Fu così che ebbe termine la tragica missione di Jahrir a Taanach. Dopo la perdita di Shaelan, ora quelli che si aprivano davanti a lui non erano nuovi orizzonti, ma baratri neri.
CITAZIONE QM POINT ~Vista la sparizione improvvisa e immotivata di Drag e Wolfo, mi vedo costretto a chiudere qui la quest con un certo anticipo, riassumendo gli ultimi 2-3 post della giocata in questo. Mi dispiace più che altro perchè fino ad ora, pur con più ritardi del dovuto (compresi i miei) l'impegno non era mancato e stavamo procedendo bene, nonostante le naturali difficoltà derivanti dagli abbandoni di Verel e Lul; e perchè eravamo arrivati proprio adesso al clou della storia, con lo scontro finale che vi avrebbe tra l'altro posti di fronte a scelte interessanti e influenti per il più generale proseguo della campagna. Invece la cosa è andata diversamente, e certo non nel migliore dei modi per Jahrir - nè per voi. Shaelan muore, uccidendosi volontariamente sulla spada impugnata dal nano dopo aver realizzato di essere ormai condannata a un destino di asservimento alla Tentatio (come conseguenza del non essere riuscita a liberarsi della malia contaminante dello shabāha). Inutile dire che le conseguenze per Jahrir sono e saranno devastanti e tale avvenimento è destinato ad avere importanti ripercussioni in futuro. Anche voi non ve la passate bene: come conseguenza dell'abbandono, e dunque da considerare malus permanenti, Ged subisce l'amputazione di una mano, Xari la perdita di un occhio. Gandor muore: non potrà più riabbracciare la sua amata Leyla; lo shabāha riesce a scappare. Molte domande trovano risposta, perchè nel momento in cui la creatura si è impossessata delle vostre menti, anche voi avete potuto carpire stralci dei suoi piani e pensieri, ricostruendo il quadro generale, già descritto nel post. Con le informazioni ottenute riuscite a individuare il luogo dove erano segregati i prigionieri ancora superstiti, e liberarli. In conclusione, la spedizione per Jahrir si è rivelata non solo un fallimento - non essendo riuscito a perseguire lo scopo originario di arruolare una forza consistente con cui contrastare l'Ahriman - ma una vera e propria disgrazia, dalla quale difficilmente si riprenderà. Il suo futuro è ora più incerto che mai. Da ultimo non rimane che assegnare le ricompense, considerevolmente decurtate per via degli abbandoni.

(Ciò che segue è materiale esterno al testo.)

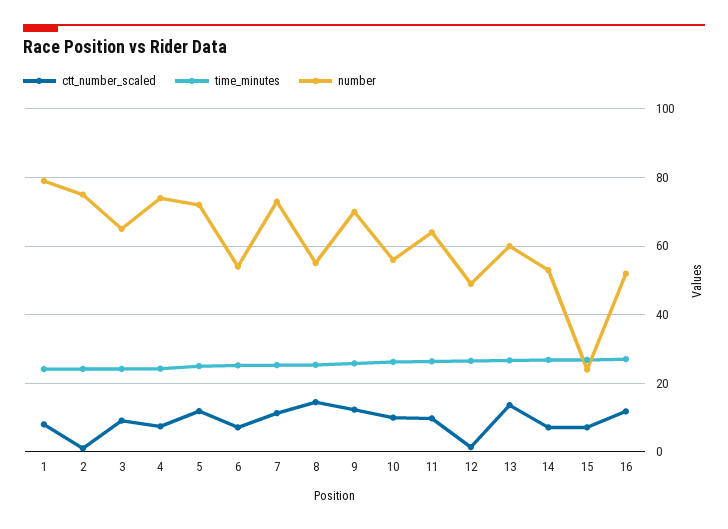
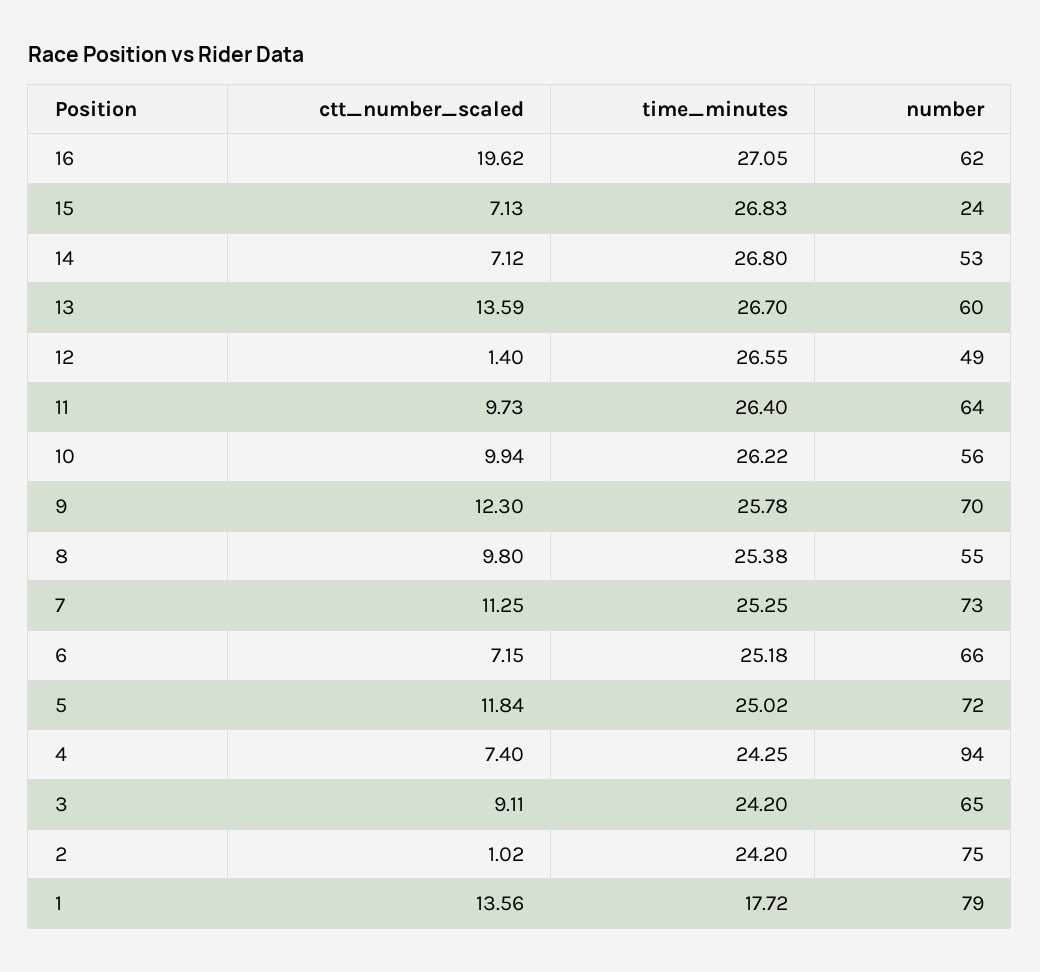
ctt_number_scaled, 1: 8 -> 13.56
time_minutes, 1: 24 -> 17.72
number, 4: 74 -> 94
number, 6: 54 -> 66
ctt_number_scaled, 8: 14 -> 9.8
ctt_number_scaled, 16: 12 -> 19.62
number, 16: 52 -> 62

Verel 0 Gold e malus permanente: serberà per sempre il ricordo angosciante seguito all'incontro col Fuoco Fatuo nella foresta di Ràven Lul 0 Gold e malus permanente: il Labirinto è un luogo ostico; in uno scontro coi suoi poco raccomandabili abitanti hai perso un arto a tua scelta Wolfo 400 Gold e malus permanente: amputazione della mano sinistra Drag 500 Gold e malus permanente: perdita dell'occhio destro Non assegno inoltre il bonus in Gold previsto dalla partecipazione al ciclo dall'Abisso. Al sottoscritto assegno 500 Gold per la gestione della quest. Anche in questo caso la ricompensa è ridotta rispetto all'originaria a causa delle mie mancanze.